▶ PASSAGE:
___

Despite protests from an end-of-life planning advocacy group, Pennsylvania's Attorney General Kathleen Kane's office doesn't appear willing to drop an assisted suicide case.

 

A Philadelphia nurse, Barbara Mancini, has been charged with aiding in her 93-year-old father's suicide after she admitted handing him a lethal dose of morphine when he was a hospice patient.

An online petition campaign is asking prosecutors with the attorney general's office to drop the case.

Compassion and Choices President Barbara Coombs Lee says she thinks Pennsylvania's law against assisting suicide is constitutional, she just thinks it is being misapplied in the case.

"It would be constitutional to apply this statute to someone who was goading or abetting a person into playing Russian roulette or jumping from a ledge, a person who was distraught and depressed and had disordered thinking and was truly suicidal," Lee said.

Lee holds that while the U.S. Supreme Court has upheld state laws making assisting suicide a crime, it also allows dying patients to receive medication in quantities that would ease pain, even if the medication would advance the time of death.

A representative from Kane's office declined comment Thursday, pointing to a gag order from the judge.

Lee said she is trying to raise the visibility of the case.

"The dangers of these kinds of prosecutions, the care with which people need to conduct themselves when they're at the bedside of dying people, and the need for a public dialogue and more options for people who are dying in misery -- I think that's a good public discussion to have," she said.

___

[Excerpts from a dataset]
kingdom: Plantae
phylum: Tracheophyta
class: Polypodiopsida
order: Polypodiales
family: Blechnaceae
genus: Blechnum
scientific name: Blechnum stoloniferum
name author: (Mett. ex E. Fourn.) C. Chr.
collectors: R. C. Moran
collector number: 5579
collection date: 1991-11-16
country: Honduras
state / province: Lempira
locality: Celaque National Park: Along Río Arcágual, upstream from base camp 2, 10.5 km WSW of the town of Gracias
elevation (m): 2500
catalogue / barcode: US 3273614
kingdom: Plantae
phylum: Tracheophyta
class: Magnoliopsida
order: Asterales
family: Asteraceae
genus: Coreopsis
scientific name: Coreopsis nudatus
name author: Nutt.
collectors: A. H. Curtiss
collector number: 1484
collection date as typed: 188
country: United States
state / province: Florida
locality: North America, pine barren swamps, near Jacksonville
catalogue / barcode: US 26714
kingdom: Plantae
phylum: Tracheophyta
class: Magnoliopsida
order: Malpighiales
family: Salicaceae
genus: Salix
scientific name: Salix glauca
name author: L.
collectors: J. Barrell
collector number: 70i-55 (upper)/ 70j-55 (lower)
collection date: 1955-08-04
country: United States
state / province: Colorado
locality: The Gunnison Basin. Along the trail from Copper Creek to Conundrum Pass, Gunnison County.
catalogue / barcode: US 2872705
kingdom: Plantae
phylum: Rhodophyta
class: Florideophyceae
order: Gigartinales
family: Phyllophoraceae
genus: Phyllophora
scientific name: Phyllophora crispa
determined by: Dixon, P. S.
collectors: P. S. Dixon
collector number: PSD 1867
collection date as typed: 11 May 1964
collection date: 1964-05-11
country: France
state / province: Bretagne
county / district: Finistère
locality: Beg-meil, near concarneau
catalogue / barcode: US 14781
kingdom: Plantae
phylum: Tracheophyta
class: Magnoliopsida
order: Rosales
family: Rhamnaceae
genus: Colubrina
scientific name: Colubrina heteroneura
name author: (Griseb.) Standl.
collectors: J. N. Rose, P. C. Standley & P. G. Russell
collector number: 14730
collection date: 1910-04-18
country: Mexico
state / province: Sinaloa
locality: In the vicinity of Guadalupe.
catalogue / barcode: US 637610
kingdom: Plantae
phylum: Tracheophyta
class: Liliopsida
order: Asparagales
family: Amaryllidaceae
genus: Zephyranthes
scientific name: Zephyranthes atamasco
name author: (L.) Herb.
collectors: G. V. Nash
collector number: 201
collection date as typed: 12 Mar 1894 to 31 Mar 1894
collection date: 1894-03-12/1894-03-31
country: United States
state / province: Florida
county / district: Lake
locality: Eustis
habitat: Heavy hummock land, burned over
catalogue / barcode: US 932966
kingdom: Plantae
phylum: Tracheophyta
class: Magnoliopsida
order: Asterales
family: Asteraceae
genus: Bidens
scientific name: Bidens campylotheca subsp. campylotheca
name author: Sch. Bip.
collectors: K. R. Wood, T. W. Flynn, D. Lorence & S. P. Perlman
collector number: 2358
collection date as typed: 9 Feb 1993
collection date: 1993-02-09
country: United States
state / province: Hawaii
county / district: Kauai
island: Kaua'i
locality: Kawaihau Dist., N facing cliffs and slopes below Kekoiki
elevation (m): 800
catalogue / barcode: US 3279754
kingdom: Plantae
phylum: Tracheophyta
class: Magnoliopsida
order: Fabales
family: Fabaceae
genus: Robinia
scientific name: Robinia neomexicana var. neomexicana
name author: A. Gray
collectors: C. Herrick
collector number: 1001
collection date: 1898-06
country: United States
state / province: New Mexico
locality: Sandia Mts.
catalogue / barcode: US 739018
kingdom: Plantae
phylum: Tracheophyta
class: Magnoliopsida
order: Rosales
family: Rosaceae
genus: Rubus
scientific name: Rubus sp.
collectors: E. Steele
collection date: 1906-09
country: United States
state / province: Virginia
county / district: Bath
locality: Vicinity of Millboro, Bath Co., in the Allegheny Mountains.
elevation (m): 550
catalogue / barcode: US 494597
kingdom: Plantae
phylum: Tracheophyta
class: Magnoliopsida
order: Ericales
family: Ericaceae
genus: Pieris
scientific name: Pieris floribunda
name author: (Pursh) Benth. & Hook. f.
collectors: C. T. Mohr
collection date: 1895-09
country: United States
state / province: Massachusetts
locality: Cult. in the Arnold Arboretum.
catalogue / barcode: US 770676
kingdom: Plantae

___

▶ INSTRUCTIONS:
1. In the article on the assisted suicide case, why did a representative from Kane's office decline to comment?
2. Please output the article on the assisted suicide case word for word, from "Lee holds that" up to and including "time of death.".

▶ TASK RESULTS:
1. The representative pointed to a gag order from the judge.

2.
Lee holds that while the U.S. Supreme Court has upheld state laws making assisting suicide a crime, it also allows dying patients to receive medication in quantities that would ease pain, even if the medication would advance the time of death.